A topological set theory implied by ZF and GPK

TL;DR

This paper introduces a new topological set theory that generalizes ZF, GPK, and hyperuniverses, maintaining their expressiveness and consistency strength while exploring the impact of additional axioms like the universal set.

Contribution

It proposes a unified axiomatic system motivated by topology that weakens but retains the core features of ZF, GPK, and hyperuniverses, and analyzes the effects of specific axioms.

Findings

The system has the same consistency strength as ZF.

Adding the universal set axiom increases strength to GPK.

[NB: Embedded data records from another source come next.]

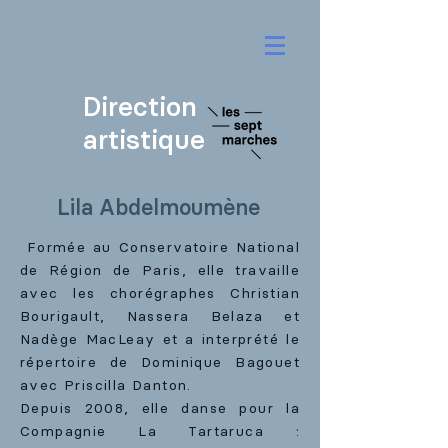
Direction
artistique
Lila Abdelmoumène
Formée au Conservatoire National
de Région de Paris, elle travaille
avec les chorégraphes Christian
Bourigault, Nassera Belaza et
Nadège MacLeay et a interprété le
répertoire de Dominique Bagouet
avec Priscilla Danton.
Depuis 2008, elle danse pour la
Compagnie La Tartaruca :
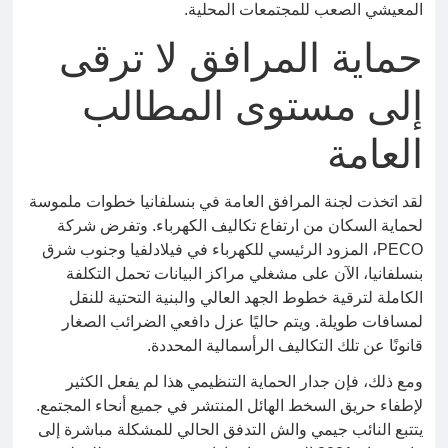
المعيشي الصعب للمجتمعات المحلية.
حماية المرافق لا ترقى
إلى مستوى المطالب
العامة
لقد اتخذت لجنة المرافق العامة في بنسلفانيا خطوات ملموسة
لحماية السكان من ارتفاع تكاليف الكهرباء. وتفرض شركة
PECO، المزود الرئيسي للكهرباء في فيلادلفيا وجنوب شرق
بنسلفانيا، الآن على مشغلي مراكز البيانات تحمل التكلفة
الكاملة لترقية خطوط الجهد العالي والبنية التحتية للنقل
لمسافات طويلة. ويتم حاليًا عزل دافعي الضرائب الصغار
قانونًا عن تلك التكاليف الرأسمالية المحددة.
ومع ذلك، فإن جدار الحماية التنظيمي هذا لم يفعل الكثير
لإطفاء حريق السخط الهائل المنتشر في جميع أنحاء المجتمع.
يتتبع النائب جيمي والش التدفق الحالي للمشكلة مباشرة إلى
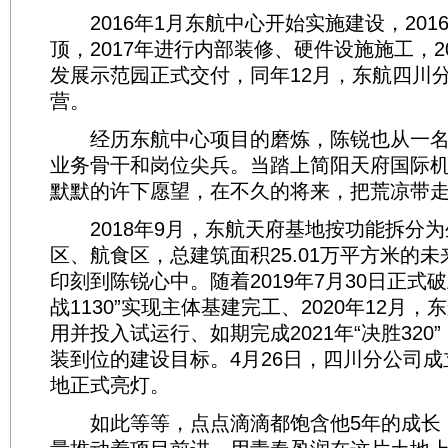
2016年1月东航中心开始实施建设，201
顶，2017年进行内部装修、硬件设施施工，2
发展示范园正式交付，同年12月，东航四川
营。
经历东航中心项目的磨炼，陈锐也从一名
业务骨干和岗位尖兵。当踏上简阳天府国际
默默的许下愿望，在不久的将来，把荒凉带
2018年9月，东航天府基地按功能拆分为
区、航食区，总建筑面积25.01万平方米的
印刻到陈锐心中。随着2019年7月30日正式破土
战1130”实现主体基建完工、2020年12月
用并投入试运行、如期完成2021年“决胜320
装到位的建设目标。4月26日，四川分公司成
地正式亮灯。
如此等等，点点滴滴都饱含他5年的成长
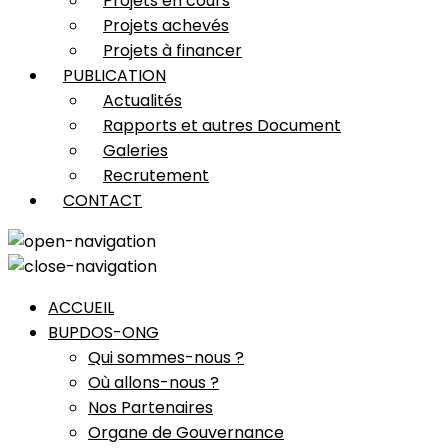
Projets en cours
Projets achevés
Projets à financer
PUBLICATION
Actualités
Rapports et autres Document
Galeries
Recrutement
CONTACT
ACCUEIL
BUPDOS-ONG
Qui sommes-nous ?
Où allons-nous ?
Nos Partenaires
Organe de Gouvernance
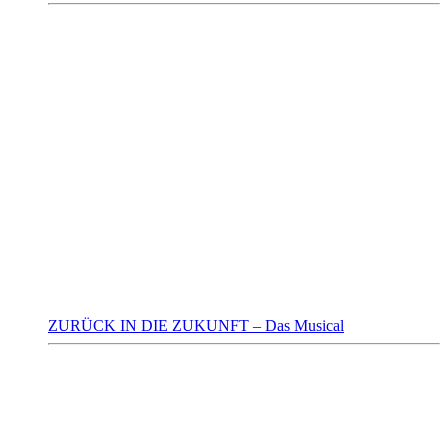
ZURÜCK IN DIE ZUKUNFT – Das Musical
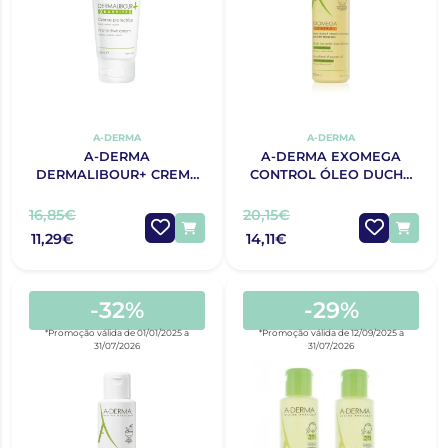
A-DERMA
A-DERMA
A-DERMA
A-DERMA EXOMEGA
DERMALIBOUR+ CREME
CONTROL ÓLEO DUCHE
BARREIRA 100 ml
EMOLIENTE 500 ML
16,85€
20,15€
11,29€
14,11€
-32%
-29%
*Promoção válida de 01/01/2025 a
*Promoção válida de 12/09/2025 a
31/07/2026
31/07/2026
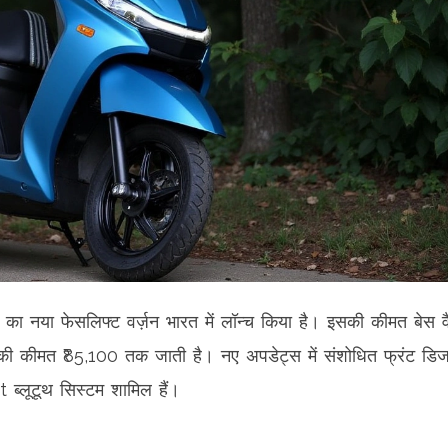
ा नया फेसलिफ्ट वर्ज़न भारत में लॉन्च किया है। इसकी कीमत बेस वै
ट की कीमत ₹85,100 तक जाती है। नए अपडेट्स में संशोधित फ्रंट डिज
ब्लूटूथ सिस्टम शामिल हैं।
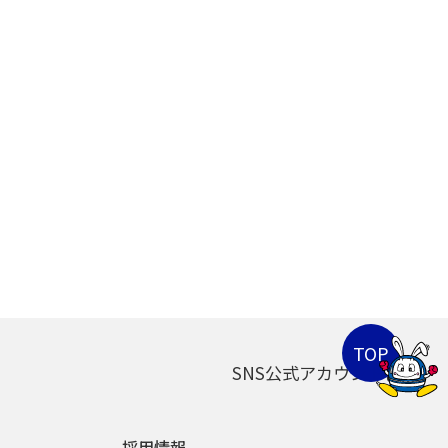
SNS公式アカウント
採用情報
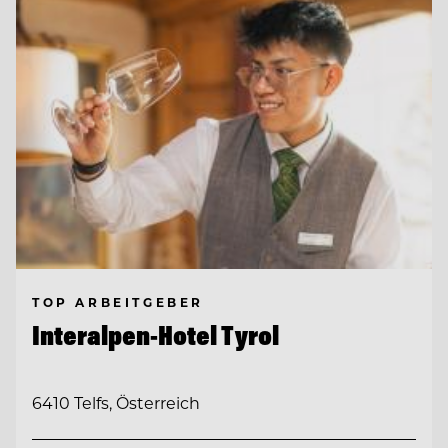
TOP ARBEITGEBER
Interalpen-Hotel Tyrol
6410 Telfs, Österreich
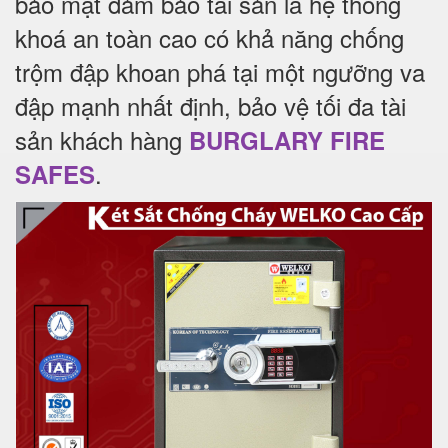
bảo mật đảm bảo tài sản là hệ thống
khoá an toàn cao có khả năng chống
trộm đập khoan phá tại một ngưỡng va
đập mạnh nhất định, bảo vệ tối đa tài
sản khách hàng
BURGLARY FIRE
.
SAFES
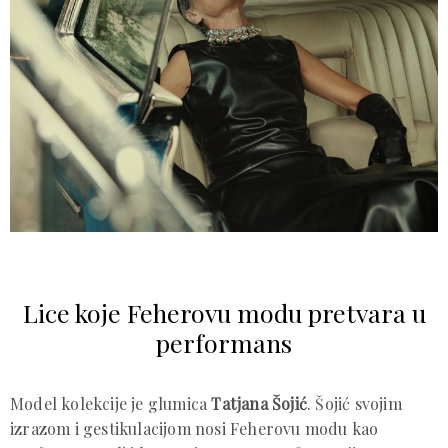
Lice koje Feherovu modu pretvara u
performans
Model kolekcije je glumica
Tatjana Šojić
. Šojić svojim
izrazom i gestikulacijom nosi Feherovu modu kao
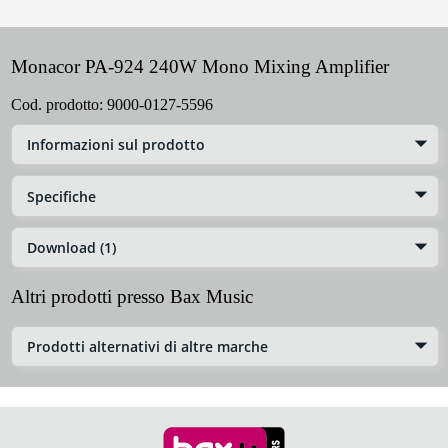
Monacor PA-924 240W Mono Mixing Amplifier
Cod. prodotto:
9000-0127-5596
Informazioni sul prodotto
Specifiche
Download (1)
Altri prodotti presso Bax Music
Prodotti alternativi di altre marche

Results are independent of the existence of the empty class and atoms.

Abstract

We present a system of axioms motivated by a topological intuition: The set of subsets of any set is a topology on that set. On the one hand, this system is a common weakening of Zermelo-Fraenkel set theory ZF, the positive set theory GPK and the theory of hyperuniverses. On the other hand, it retains most of the expressiveness of these theories and has the same consistency strength as ZF. We single out the additional axiom of the universal set as the one that increases the consistency strength to that of GPK and explore several other axioms and interrelations between those theories. Our results are independent of whether the empty class is a set and whether atoms exist. This article is a revised version of the first part of the author's doctoral thesis.